# Looking to buy a Toro but is the front too light ?



## bradb (Jan 9, 2017)

Im looking at the 1028.

My concern is the lightness of the front. Will the front not lift going through the snow. In particular, the end of the driveway with heavy dense snow?


Do people add weight?
Do people lift up on the arms to keep the front down or is this not an issue???


I really like the easy of use and balance of 1028. Also looking at Ariens Hydro Pro 28


Appreciate the feedback


----------



## Hanky (Nov 14, 2014)

I am sure you will like the 1028, almost the same as my 1128. I did add a small weight to my blower. But that was for the heavy snow off the garage roof. Here is a review I did a few years ago.

http://www.snowblowerforum.com/forum/snowblower-reviews/30153-toro-1128-power-max.html

http://www.snowblowerforum.com/foru...t-weight-new-1128-oxe-power-max-hd-today.html

http://www.snowblowerforum.com/foru...-fancy-new-shoes-toro-1128-oxe-power-max.html
In this link one can see the snow off the garage roof that was causing me problems.


----------



## SnoThro (Feb 20, 2016)

Lifting on drifts is more a problem with going too fast than weight but I agree weight biased toward the front does help. Toro sells a hefty 40lb chunk of steel that bolts on the front if you want to make it feel like an Ariens.


----------



## mrfixit (Dec 3, 2016)

I have the 928 HD, same blower, 1 HP less. 
I haven't had any problems.


----------



## Kiss4aFrog (Nov 3, 2013)

:welcome: to SBF bradb

If you had a problem you could add weight but they do pretty good as is.
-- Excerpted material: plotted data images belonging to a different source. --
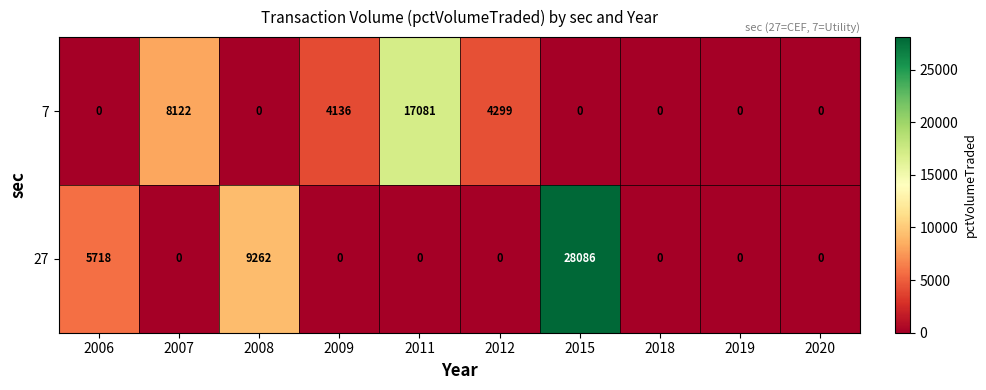

What is the average value of the 7 series?

3364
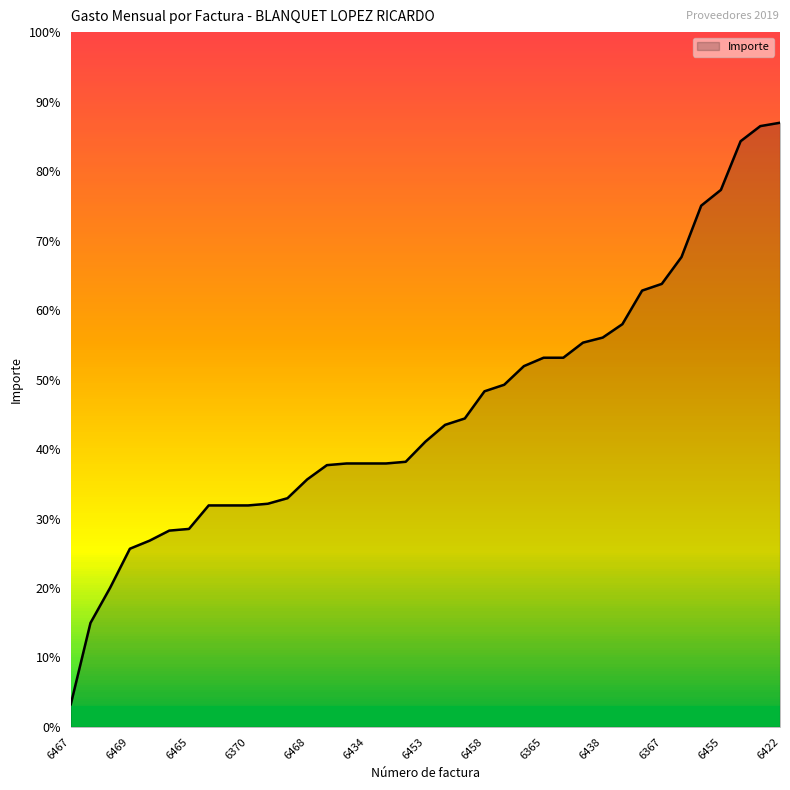

Reading right to left, transcribe all the data shown in this chart.

6422=3600.0	6454=3580.0	6358=3490.0	6455=3200.0	6071=3106.0	6429=2800.0	6367=2640.0	6426=2600.0	6440=2400.0	6438=2320.0	6459=2290.0	6448=2200.0	6365=2200.0	6357=2150.0	6211=2039.0	6458=2000.0	6432=1838.0	6428=1800.0	6453=1700.0	6450=1580.0	6449=1570.0	6434=1570.0	6366=1570.0	6228=1560.0	6468=1475.0	6452=1363.0	6369=1330.0	6370=1320.0	6368=1320.0	6394=1320.0	6465=1180.0	6430=1170.0	6424=1110.0	6469=1062.0	6456=830.0	6466=620.0	6467=135.0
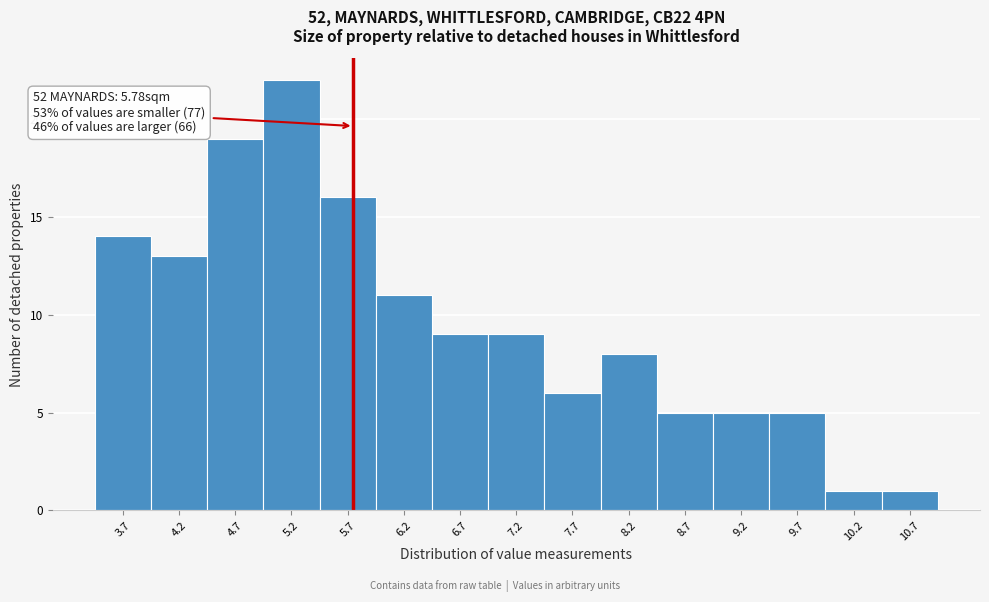

Over which range of the x-axis is the bar tallest?

5.00 to 5.50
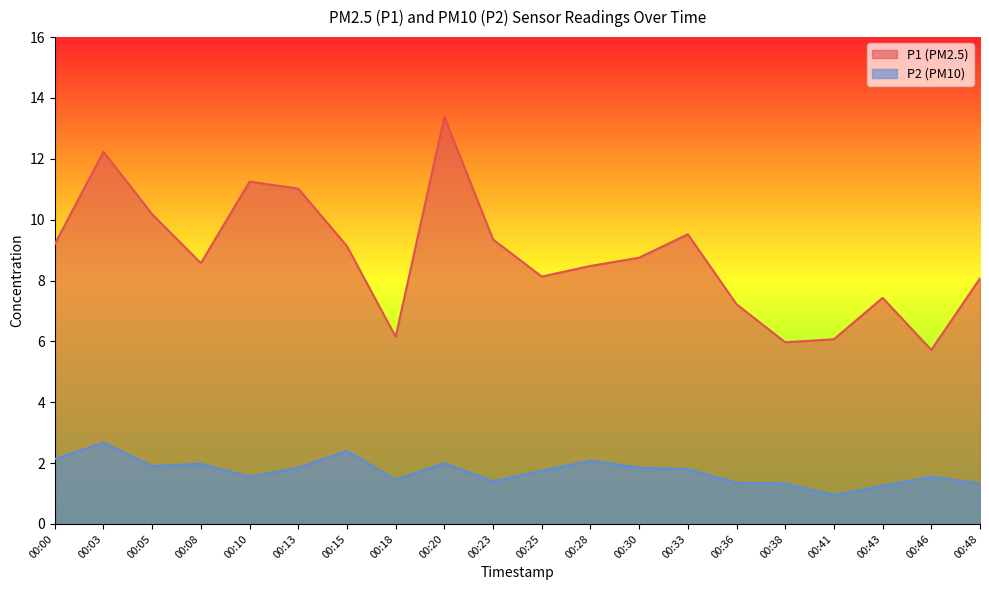

True or false: P2 and P1 intersect in this chart.

False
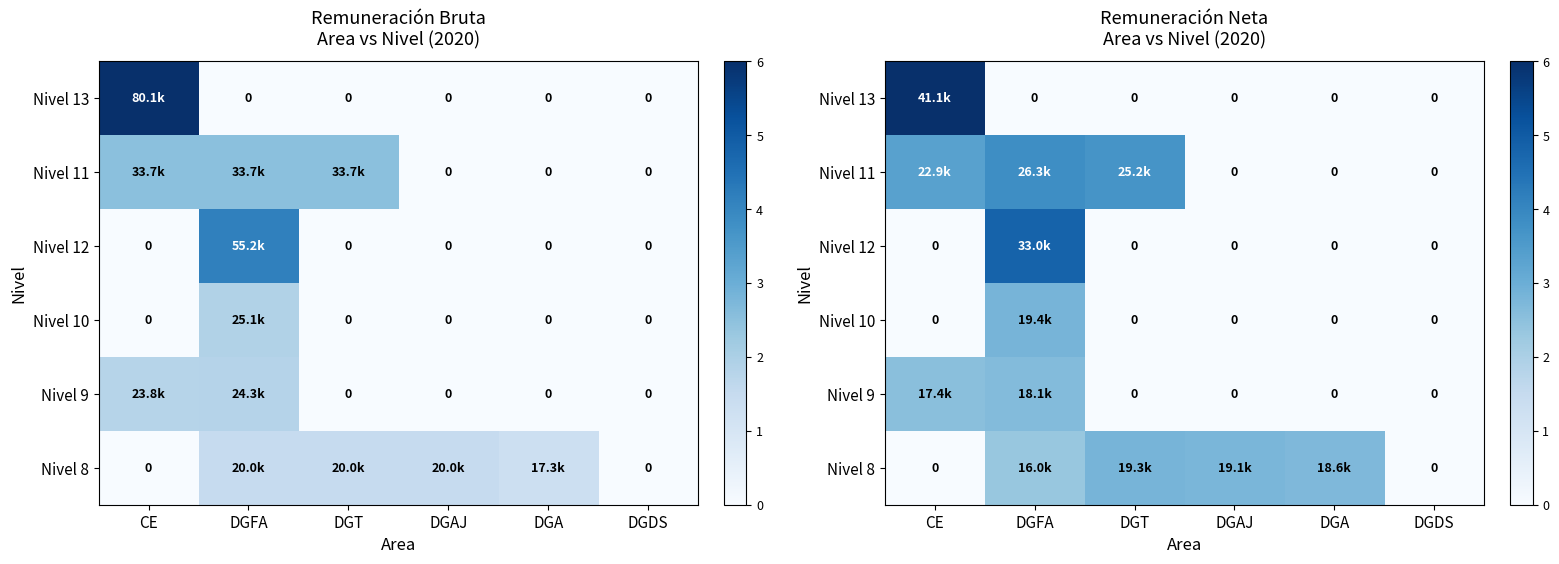

The value of Nivel 9 at DGFA is 2.6. True or false?

True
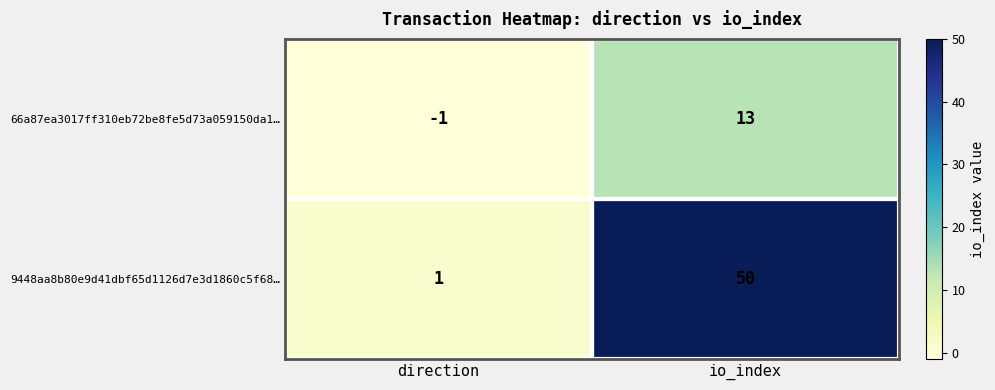

At which category does the chart reach its minimum across all series?

direction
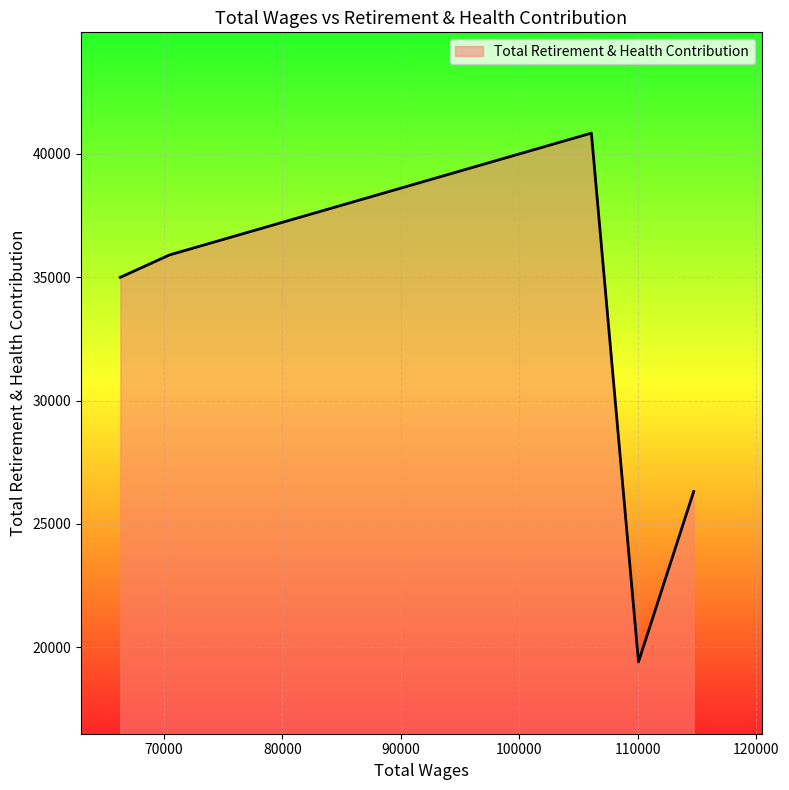

True or false: there are more than 2 points higher than both neighbors.

False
If you have some maintenance skills you could also hunt for a used PowerShift as the axle moves and can move the center of gravity of the machine back so the front has more weight on it.


----------



## Eafoxjr (Feb 24, 2016)

No problems with the HD 826.


----------



## mfrs2000 (Dec 1, 2014)

I have an 1028 LXE that I have add 13-15 lbs to the top of the bucket. I like the extra weight, the front is really light. I also have an Ariens Pro with cab which I have added 13-15 lbs and like it. I have another Ariens Deluxe that I added 10 lbs and removed it. I would try a weight and see what you think.


----------



## Hanky (Nov 14, 2014)

This may be of interest to you as you can see what I did. If I remember correct it was around 10 lbs. works great for me.

http://www.snowblowerforum.com/forum/toro-snowblowers/68882-toro-weight-kit-dimensions.html


----------



## Strato (Aug 6, 2016)

SnoThro said:


> Lifting on drifts is more a problem with going too fast than weight but I agree weight biased toward the front does help. Toro sells a hefty 40lb chunk of steel that bolts on the front if you want to make it feel like an Ariens.


Actually, this year the Ariens blowers feel a bit more like a Toro.

As you probably already know (lots of discussions on the forum), Ariens moved the auger closer to the axel, in order to improve the performance of Autoturn.

As a result, this years' Ariens (at least, the Deluxe and Platinum series) feel more "center balanced". They're still heavier than Toro, but easier to manage than previous years' models.

In terms of "riding up" on the drifts and EOD gunk, I haven't had any issues with my new Platinum 24. 

As you've indicated, if you don't rush it, the machine will do the work. I usually leave the machine in 1st gear when attacking a mountain of slop.


----------